When the height property is set on a multicolumn block, each column will be only to that height and no further before a new column is added. The browser starts with the first column and creates as many columns as necessary, creating only the first column if there is minimal text. Finally, if too little space is allocated, the content will overflow from the box—or be clipped if overflow: hidden; is set.

To declare a height on your element, but would also like the content to be spread across your columns, you can use the column-fill property. The browser will balance the height of the columns as though there were no height declared.

column-rule

Column rules are essentially borders between each column. The

snippet
column-rule
property specifies the color, style, and width of the column rules. The rule will appear in the middle of the column gap.

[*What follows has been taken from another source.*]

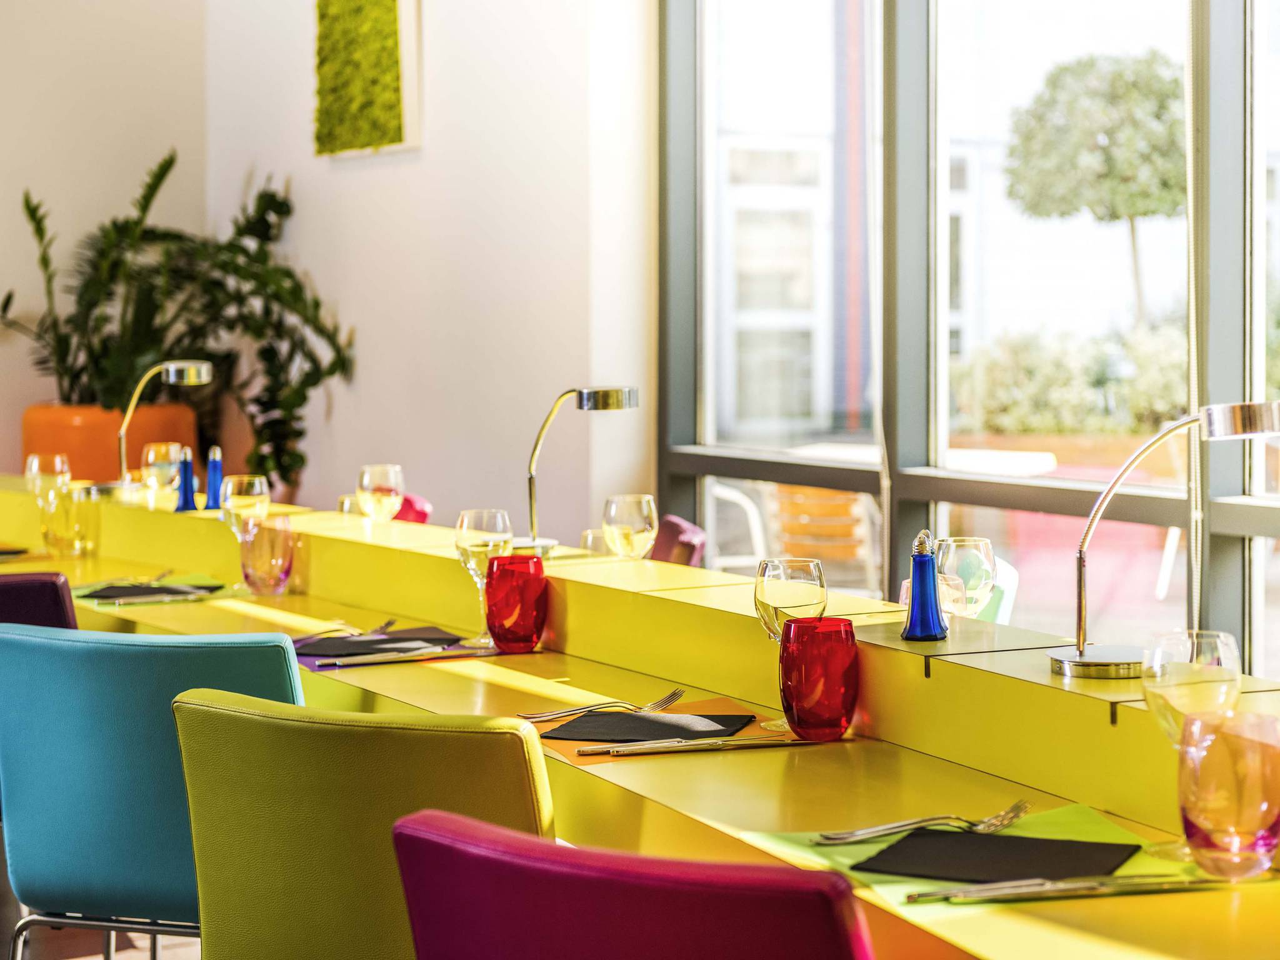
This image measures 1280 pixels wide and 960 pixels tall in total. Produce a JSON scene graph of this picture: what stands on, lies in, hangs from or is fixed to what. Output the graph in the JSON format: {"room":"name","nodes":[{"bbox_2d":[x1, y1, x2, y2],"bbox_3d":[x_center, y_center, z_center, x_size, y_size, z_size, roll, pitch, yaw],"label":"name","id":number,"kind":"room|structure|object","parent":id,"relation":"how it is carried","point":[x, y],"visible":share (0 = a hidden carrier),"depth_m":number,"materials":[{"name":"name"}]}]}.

This property is actually shorthand for the column-rule-color, column-rule-style, and column-rule-width properties.

The syntax for the value is exactly the same as for border and the related border-width, border-style, and border-color properties. The width can be any length unit, just like border-width, including the key terms of medium, thick, and thin. And the color can be any supported color value.

snippet
-webkit-column-rule: 1px solid #CCCCCC; 
-moz-column-rule: 1px solid #CCCCCC; 
column-rule: 1px solid #CCCCCC;
column-break

There are three column-breaking properties to define where column breaks should appear. The break-before, break-after, and break-inside properties take a limited number of key terms as values to define whether a column break can and should occur before, after, or inside an element, respectively. Rather than being applied to the same element on which we defined our primary column properties, they’re applied to other elements nested inside it.

The values available are the same as for page-break-after, page-break-before, and page-break-inside in CSS 2.1: auto, always, avoid, left, and right.

CSS3 also adds a few new possible values for these properties: page, column, avoid-page, and avoid-column. The page and column values function like always, and will force a break. The difference is that page will only force page breaks and column applies only to columns. This gives you a bit more flexibility in how you manage breaks. avoid-page and avoid-column are similar, except that they function like avoid.

For example, you might want to avoid a column break occurring immediately after an h2 element in your content.

snippet
.columns { 
	column-count: 3; 
	column-gap: 5px; 
} 
.columns h2 { 
	break-after: avoid; 
}
Example
snippet
-webkit-column-break-after: always; 
-webkit-column-break-before: auto; 
-webkit-column-break-inside: never;
column-span

The column-span property will make an element to span across several columns. If column-span: all; is set on an element, all content that comes before that element in the markup should be in columns above that element. All content in columns appearing in the markup after the element should be in columns below the spanned element.

-webkit-column-span

The columns may look ulgy when text with text-align: justify; is set in very narrow columns as the left and right edges stay justified. You can use a JavaScript library called Hyphenator16 to hyphenate words and keep our text looking tidy.